Work instructions>
Reproduce the records below exactly as shown.

- - -

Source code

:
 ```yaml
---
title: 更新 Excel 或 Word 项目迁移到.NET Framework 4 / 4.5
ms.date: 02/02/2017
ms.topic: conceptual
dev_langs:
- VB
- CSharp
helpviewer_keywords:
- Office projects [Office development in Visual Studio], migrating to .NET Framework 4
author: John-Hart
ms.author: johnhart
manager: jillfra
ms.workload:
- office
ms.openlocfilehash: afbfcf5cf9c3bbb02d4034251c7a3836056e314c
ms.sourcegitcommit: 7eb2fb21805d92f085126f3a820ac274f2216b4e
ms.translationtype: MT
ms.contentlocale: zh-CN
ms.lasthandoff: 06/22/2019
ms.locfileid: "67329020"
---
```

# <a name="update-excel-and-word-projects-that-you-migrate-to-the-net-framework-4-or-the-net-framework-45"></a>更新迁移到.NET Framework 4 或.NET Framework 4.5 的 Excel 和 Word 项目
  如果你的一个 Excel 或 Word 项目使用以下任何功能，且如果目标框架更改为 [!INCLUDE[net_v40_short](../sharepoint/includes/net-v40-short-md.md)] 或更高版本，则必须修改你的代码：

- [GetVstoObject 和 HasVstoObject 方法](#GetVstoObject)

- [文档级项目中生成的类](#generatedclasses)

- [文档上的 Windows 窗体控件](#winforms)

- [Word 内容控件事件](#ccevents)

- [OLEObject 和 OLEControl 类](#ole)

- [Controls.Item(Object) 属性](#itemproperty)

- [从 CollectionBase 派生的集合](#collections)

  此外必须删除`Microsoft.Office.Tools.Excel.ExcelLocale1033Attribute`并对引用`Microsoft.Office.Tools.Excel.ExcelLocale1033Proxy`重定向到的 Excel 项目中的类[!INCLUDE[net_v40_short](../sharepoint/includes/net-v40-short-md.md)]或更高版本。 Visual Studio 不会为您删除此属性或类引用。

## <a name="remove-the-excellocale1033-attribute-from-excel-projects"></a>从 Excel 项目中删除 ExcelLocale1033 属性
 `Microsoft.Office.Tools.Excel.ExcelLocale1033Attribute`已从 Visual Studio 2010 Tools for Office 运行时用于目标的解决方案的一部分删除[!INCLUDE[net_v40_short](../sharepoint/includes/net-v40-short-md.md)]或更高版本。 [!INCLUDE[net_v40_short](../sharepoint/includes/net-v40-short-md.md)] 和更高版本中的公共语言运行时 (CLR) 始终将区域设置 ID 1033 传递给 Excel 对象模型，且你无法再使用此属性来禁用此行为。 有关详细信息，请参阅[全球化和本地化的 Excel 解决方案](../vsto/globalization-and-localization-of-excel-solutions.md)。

- - -

Solution to the exercise>
Source code

:
 ```yaml
---
title: 更新 Excel 或 Word 项目迁移到.NET Framework 4 / 4.5
ms.date: 02/02/2017
ms.topic: conceptual
dev_langs:
- VB
- CSharp
helpviewer_keywords:
- Office projects [Office development in Visual Studio], migrating to .NET Framework 4
author: John-Hart
ms.author: johnhart
manager: jillfra
ms.workload:
- office
ms.openlocfilehash: afbfcf5cf9c3bbb02d4034251c7a3836056e314c
ms.sourcegitcommit: 7eb2fb21805d92f085126f3a820ac274f2216b4e
ms.translationtype: MT
ms.contentlocale: zh-CN
ms.lasthandoff: 06/22/2019
ms.locfileid: "67329020"
---
```

# <a name="update-excel-and-word-projects-that-you-migrate-to-the-net-framework-4-or-the-net-framework-45"></a>更新迁移到.NET Framework 4 或.NET Framework 4.5 的 Excel 和 Word 项目
  如果你的一个 Excel 或 Word 项目使用以下任何功能，且如果目标框架更改为 [!INCLUDE[net_v40_short](../sharepoint/includes/net-v40-short-md.md)] 或更高版本，则必须修改你的代码：

- [GetVstoObject 和 HasVstoObject 方法](#GetVstoObject)

- [文档级项目中生成的类](#generatedclasses)

- [文档上的 Windows 窗体控件](#winforms)

- [Word 内容控件事件](#ccevents)

- [OLEObject 和 OLEControl 类](#ole)

- [Controls.Item(Object) 属性](#itemproperty)

- [从 CollectionBase 派生的集合](#collections)

  此外必须删除`Microsoft.Office.Tools.Excel.ExcelLocale1033Attribute`并对引用`Microsoft.Office.Tools.Excel.ExcelLocale1033Proxy`重定向到的 Excel 项目中的类[!INCLUDE[net_v40_short](../sharepoint/includes/net-v40-short-md.md)]或更高版本。 Visual Studio 不会为您删除此属性或类引用。

## <a name="remove-the-excellocale1033-attribute-from-excel-projects"></a>从 Excel 项目中删除 ExcelLocale1033 属性
 `Microsoft.Office.Tools.Excel.ExcelLocale1033Attribute`已从 Visual Studio 2010 Tools for Office 运行时用于目标的解决方案的一部分删除[!INCLUDE[net_v40_short](../sharepoint/includes/net-v40-short-md.md)]或更高版本。 [!INCLUDE[net_v40_short](../sharepoint/includes/net-v40-short-md.md)] 和更高版本中的公共语言运行时 (CLR) 始终将区域设置 ID 1033 传递给 Excel 对象模型，且你无法再使用此属性来禁用此行为。 有关详细信息，请参阅[全球化和本地化的 Excel 解决方案](../vsto/globalization-and-localization-of-excel-solutions.md)。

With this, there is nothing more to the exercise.